Exercise directions - Reproduce, unaltered, the line with "入館料という名のみかじめ" along with every line that follows it in the records, up to the last.

Input data -
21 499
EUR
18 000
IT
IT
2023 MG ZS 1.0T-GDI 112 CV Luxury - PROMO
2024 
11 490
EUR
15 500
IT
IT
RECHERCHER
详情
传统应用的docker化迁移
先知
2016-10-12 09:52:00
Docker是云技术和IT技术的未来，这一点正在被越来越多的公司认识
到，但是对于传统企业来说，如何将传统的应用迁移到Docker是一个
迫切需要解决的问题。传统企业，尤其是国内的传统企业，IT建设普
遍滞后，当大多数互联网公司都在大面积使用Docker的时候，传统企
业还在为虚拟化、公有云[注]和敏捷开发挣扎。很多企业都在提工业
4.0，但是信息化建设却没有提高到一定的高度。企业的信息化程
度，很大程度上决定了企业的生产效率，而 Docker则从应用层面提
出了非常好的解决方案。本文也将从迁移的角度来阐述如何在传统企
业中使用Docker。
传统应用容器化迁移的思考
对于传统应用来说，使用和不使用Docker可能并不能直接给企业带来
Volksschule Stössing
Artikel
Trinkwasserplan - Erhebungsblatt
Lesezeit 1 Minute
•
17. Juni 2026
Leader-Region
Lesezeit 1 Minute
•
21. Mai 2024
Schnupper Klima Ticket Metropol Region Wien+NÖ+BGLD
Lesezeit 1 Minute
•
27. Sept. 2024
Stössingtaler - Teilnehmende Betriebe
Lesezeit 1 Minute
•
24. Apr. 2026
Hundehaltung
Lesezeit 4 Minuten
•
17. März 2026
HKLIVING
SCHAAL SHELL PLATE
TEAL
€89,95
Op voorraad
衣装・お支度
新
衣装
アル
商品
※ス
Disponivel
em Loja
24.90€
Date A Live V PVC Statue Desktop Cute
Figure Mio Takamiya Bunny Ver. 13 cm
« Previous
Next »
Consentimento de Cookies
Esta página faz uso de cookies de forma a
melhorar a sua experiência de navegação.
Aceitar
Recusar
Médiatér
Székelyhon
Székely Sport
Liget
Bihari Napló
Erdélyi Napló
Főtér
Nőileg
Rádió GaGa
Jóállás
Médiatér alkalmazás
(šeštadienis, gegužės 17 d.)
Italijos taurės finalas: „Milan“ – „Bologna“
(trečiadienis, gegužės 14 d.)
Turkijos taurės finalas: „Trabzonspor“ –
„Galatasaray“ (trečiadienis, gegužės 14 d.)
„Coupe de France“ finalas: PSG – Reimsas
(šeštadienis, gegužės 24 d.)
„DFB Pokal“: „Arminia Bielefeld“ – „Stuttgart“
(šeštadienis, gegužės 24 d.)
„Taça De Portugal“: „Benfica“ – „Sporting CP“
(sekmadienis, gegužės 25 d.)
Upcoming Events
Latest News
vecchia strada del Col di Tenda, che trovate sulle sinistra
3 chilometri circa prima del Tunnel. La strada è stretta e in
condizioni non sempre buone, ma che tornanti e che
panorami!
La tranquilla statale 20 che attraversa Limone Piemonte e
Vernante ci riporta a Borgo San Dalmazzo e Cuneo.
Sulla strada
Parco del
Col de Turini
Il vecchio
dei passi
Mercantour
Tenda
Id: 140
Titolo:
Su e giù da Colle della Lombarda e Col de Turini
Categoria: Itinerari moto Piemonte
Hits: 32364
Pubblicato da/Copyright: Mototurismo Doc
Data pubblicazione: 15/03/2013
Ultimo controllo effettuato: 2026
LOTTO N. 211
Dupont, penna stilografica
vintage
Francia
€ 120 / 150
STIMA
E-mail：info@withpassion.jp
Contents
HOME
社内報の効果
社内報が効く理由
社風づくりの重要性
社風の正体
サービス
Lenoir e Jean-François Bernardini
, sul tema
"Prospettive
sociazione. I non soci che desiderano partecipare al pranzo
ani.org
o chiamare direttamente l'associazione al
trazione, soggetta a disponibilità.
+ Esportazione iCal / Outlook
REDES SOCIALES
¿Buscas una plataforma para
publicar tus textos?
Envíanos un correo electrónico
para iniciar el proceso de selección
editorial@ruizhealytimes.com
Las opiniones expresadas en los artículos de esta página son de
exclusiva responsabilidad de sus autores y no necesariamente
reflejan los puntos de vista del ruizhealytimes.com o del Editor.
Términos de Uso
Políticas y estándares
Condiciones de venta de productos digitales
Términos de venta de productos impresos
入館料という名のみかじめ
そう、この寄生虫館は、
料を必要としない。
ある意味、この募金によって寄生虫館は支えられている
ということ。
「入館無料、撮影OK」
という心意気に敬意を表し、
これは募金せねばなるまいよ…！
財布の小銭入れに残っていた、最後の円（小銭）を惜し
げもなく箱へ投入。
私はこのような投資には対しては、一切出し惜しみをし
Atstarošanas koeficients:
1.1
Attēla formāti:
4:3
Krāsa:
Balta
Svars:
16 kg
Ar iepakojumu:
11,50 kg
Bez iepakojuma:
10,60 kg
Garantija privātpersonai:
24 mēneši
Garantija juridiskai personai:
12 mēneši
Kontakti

Exercise answer -
入館料という名のみかじめ
そう、この寄生虫館は、
料を必要としない。
ある意味、この募金によって寄生虫館は支えられている
ということ。
「入館無料、撮影OK」
という心意気に敬意を表し、
これは募金せねばなるまいよ…！
財布の小銭入れに残っていた、最後の円（小銭）を惜し
げもなく箱へ投入。
私はこのような投資には対しては、一切出し惜しみをし
Atstarošanas koeficients:
1.1
Attēla formāti:
4:3
Krāsa:
Balta
Svars:
16 kg
Ar iepakojumu:
11,50 kg
Bez iepakojuma:
10,60 kg
Garantija privātpersonai:
24 mēneši
Garantija juridiskai personai:
12 mēneši
Kontakti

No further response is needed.